We are so appreciative of our staff, board, and volunteers who have hung in there with us as we have had to make decisions in the face of multiple variants of the Covid virus, ever-changing local, state and national protocols, and varying levels of capacity due to illness and caretaking responsibilities. We are grateful for the friends and family that have kept us going the past 2+ years as we embarked on redefining success and productivity and reimagined our jobs. We have risen to the challenges set before us, again and again, pivoting over and over to make the shift to virtual events, virtual organizing, virtual lobbying and the unique situation of working with each other in a virtual environment.

Dedicating time for the staff to rest, reset and recommit is the easiest and boldest decision we could make as social justice leaders committed to building LGBTQ+ leaders across generations.
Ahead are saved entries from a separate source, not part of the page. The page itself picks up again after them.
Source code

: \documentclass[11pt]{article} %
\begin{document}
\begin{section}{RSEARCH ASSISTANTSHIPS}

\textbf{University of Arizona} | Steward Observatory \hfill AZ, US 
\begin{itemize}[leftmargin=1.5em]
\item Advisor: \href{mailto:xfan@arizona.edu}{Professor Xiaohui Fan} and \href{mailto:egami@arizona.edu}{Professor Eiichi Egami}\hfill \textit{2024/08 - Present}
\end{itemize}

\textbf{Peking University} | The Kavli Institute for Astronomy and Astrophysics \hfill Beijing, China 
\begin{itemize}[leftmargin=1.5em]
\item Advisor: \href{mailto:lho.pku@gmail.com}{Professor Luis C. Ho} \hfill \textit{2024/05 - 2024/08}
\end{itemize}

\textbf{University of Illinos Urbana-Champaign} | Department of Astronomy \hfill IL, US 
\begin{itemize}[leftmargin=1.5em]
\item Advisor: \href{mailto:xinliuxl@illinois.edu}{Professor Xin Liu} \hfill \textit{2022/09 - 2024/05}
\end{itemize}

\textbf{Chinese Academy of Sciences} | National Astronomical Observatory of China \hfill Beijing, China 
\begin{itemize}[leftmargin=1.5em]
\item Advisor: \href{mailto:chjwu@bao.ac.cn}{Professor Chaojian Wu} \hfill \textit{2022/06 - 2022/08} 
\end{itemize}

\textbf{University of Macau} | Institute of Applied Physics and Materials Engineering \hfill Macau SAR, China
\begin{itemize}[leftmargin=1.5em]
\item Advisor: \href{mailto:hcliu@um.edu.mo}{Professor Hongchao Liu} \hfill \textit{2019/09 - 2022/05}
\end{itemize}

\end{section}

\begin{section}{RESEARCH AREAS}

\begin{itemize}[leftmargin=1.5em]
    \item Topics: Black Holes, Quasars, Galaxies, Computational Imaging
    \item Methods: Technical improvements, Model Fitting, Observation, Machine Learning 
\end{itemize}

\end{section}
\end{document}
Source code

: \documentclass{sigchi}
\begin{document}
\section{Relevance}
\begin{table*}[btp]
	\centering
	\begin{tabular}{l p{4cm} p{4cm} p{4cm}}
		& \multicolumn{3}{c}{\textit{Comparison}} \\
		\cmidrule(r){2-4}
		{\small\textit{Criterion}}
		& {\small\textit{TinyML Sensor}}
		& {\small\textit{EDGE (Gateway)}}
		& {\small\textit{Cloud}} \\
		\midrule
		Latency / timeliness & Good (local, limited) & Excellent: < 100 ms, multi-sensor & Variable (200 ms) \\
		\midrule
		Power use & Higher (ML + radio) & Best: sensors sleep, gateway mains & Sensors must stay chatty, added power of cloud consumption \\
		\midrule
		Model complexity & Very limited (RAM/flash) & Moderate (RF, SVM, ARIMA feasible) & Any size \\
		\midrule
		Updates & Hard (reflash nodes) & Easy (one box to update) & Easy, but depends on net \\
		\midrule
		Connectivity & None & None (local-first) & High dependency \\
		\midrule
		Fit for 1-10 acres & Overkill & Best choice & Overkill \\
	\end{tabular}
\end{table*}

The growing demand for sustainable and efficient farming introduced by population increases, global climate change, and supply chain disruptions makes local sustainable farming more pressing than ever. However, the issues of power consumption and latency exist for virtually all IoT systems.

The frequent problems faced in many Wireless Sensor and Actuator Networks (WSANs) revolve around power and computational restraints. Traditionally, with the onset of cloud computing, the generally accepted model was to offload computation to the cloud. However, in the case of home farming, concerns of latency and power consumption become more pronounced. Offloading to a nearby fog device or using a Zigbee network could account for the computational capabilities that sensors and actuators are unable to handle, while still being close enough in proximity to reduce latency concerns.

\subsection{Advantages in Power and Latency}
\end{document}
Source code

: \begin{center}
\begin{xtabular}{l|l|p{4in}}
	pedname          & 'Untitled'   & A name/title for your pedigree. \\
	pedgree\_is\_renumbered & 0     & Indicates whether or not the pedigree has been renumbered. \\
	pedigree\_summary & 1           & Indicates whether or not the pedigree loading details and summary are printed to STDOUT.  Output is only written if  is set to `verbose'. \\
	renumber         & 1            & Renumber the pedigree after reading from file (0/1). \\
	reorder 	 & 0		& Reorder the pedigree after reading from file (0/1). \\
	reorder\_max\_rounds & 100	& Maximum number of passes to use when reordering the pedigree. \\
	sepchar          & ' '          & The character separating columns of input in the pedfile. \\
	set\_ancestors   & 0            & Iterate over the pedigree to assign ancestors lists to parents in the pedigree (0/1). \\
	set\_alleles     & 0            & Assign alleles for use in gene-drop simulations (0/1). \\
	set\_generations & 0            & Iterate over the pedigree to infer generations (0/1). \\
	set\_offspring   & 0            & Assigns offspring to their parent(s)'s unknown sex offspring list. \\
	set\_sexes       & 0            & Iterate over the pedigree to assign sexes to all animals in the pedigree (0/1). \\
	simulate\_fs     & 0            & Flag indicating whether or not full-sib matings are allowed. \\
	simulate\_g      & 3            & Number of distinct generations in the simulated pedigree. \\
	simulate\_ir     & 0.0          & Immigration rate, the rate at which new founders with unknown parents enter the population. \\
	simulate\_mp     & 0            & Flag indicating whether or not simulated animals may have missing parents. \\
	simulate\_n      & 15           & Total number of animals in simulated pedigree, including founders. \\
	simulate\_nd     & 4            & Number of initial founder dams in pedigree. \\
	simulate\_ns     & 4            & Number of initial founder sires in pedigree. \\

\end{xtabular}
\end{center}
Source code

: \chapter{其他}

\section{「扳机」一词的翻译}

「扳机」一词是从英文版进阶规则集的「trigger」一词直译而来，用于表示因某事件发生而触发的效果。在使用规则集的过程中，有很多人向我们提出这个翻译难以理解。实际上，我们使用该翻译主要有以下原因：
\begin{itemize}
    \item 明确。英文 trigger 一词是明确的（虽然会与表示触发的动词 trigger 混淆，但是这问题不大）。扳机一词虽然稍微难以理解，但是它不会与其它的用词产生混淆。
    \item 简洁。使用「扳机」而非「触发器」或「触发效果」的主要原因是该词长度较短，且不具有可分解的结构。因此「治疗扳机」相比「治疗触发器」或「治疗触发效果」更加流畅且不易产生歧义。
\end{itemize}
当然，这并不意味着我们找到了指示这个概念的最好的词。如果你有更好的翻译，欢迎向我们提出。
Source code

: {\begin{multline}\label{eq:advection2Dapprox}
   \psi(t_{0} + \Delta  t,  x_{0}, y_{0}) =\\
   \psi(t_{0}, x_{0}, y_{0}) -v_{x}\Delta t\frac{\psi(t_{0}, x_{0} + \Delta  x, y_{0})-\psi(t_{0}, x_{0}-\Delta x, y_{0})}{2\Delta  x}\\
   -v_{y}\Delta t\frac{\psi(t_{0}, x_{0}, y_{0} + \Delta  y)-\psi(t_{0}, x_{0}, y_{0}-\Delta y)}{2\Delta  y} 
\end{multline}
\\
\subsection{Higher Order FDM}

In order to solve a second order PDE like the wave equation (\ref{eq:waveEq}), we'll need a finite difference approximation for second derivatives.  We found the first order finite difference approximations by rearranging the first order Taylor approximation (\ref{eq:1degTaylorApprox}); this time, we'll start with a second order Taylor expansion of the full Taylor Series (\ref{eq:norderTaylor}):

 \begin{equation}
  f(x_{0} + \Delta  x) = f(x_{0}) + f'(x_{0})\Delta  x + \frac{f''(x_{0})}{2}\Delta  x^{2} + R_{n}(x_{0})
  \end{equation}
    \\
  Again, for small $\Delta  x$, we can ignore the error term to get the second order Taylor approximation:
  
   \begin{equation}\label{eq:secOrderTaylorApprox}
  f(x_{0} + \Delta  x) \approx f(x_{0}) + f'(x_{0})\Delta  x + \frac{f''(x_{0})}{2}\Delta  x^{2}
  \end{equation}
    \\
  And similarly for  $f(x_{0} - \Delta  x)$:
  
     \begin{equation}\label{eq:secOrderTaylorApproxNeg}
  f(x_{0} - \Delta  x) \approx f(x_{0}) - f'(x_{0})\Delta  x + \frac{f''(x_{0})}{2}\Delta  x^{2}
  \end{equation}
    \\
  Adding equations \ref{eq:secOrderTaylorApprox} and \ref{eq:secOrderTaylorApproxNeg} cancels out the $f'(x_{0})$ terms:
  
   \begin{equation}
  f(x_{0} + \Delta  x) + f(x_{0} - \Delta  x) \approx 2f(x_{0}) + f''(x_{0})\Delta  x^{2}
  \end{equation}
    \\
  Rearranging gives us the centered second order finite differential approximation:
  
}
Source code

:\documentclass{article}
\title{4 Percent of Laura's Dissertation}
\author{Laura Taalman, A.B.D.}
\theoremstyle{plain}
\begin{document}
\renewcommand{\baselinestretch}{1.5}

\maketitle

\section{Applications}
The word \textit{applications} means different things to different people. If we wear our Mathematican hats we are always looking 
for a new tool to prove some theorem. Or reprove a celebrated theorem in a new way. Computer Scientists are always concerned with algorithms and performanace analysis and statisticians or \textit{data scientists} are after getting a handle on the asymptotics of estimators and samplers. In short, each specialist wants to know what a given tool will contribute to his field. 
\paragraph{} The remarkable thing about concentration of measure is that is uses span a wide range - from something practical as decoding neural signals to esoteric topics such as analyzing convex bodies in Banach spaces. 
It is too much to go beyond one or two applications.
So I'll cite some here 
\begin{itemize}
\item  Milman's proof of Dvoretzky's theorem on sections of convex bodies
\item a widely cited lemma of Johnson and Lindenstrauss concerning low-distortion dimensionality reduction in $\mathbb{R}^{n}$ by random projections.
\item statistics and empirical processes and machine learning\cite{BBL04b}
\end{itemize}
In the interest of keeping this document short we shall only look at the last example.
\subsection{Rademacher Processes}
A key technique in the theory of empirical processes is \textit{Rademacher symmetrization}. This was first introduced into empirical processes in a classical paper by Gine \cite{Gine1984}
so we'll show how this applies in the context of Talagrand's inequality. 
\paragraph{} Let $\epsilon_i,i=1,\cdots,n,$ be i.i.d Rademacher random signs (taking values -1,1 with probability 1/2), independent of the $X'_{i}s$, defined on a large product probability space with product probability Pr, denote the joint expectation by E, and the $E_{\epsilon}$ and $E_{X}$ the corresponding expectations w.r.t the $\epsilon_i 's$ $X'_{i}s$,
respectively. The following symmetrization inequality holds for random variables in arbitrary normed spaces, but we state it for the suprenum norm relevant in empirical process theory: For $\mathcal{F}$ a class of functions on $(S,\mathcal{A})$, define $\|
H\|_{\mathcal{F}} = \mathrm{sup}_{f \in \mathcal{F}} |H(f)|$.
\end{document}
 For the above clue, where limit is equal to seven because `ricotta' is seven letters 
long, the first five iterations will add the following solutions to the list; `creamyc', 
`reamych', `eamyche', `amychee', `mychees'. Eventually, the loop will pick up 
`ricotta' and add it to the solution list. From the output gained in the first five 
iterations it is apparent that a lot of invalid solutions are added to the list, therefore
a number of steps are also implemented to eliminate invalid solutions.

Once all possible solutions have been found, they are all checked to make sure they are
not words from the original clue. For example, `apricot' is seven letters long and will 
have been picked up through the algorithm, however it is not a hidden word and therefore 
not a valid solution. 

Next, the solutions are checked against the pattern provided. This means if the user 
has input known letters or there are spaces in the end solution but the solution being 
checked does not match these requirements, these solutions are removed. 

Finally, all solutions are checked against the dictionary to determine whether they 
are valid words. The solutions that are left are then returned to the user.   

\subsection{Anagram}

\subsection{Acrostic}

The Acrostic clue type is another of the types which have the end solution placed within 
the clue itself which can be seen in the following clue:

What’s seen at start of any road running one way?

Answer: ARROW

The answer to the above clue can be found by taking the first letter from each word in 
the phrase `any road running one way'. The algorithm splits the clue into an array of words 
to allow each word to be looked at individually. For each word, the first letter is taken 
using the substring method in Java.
We have learned so much from other organizations sharing how they are adapting to this time, and we know it is our responsibility to do the same.

The National LGBTQ Task Force will be celebrating its 50th anniversary in 2023, one of a small number of LGBTQ organizations still doing the work five decades after the early days of “gay” activism and the 1969 Stonewall uprising. We are now under relentless attack – this year is a particularly viscous one – and the remainder of this year will take all we have to hold back the attacks and make progress where we can. We look forward to coming back stronger, focused and reaffirmed in our passion and commitment to do all we can in this critical year.

Kierra Johnson

Kierra Johnson

President

she/they

Washington, DC

Executive Director, Kierra Johnson, joined the Task Force in 2018 as Deputy Executive Director but was already engaged with the organization, previously serving on the National LGBTQ Task Force’s board of directors and its National Action Council.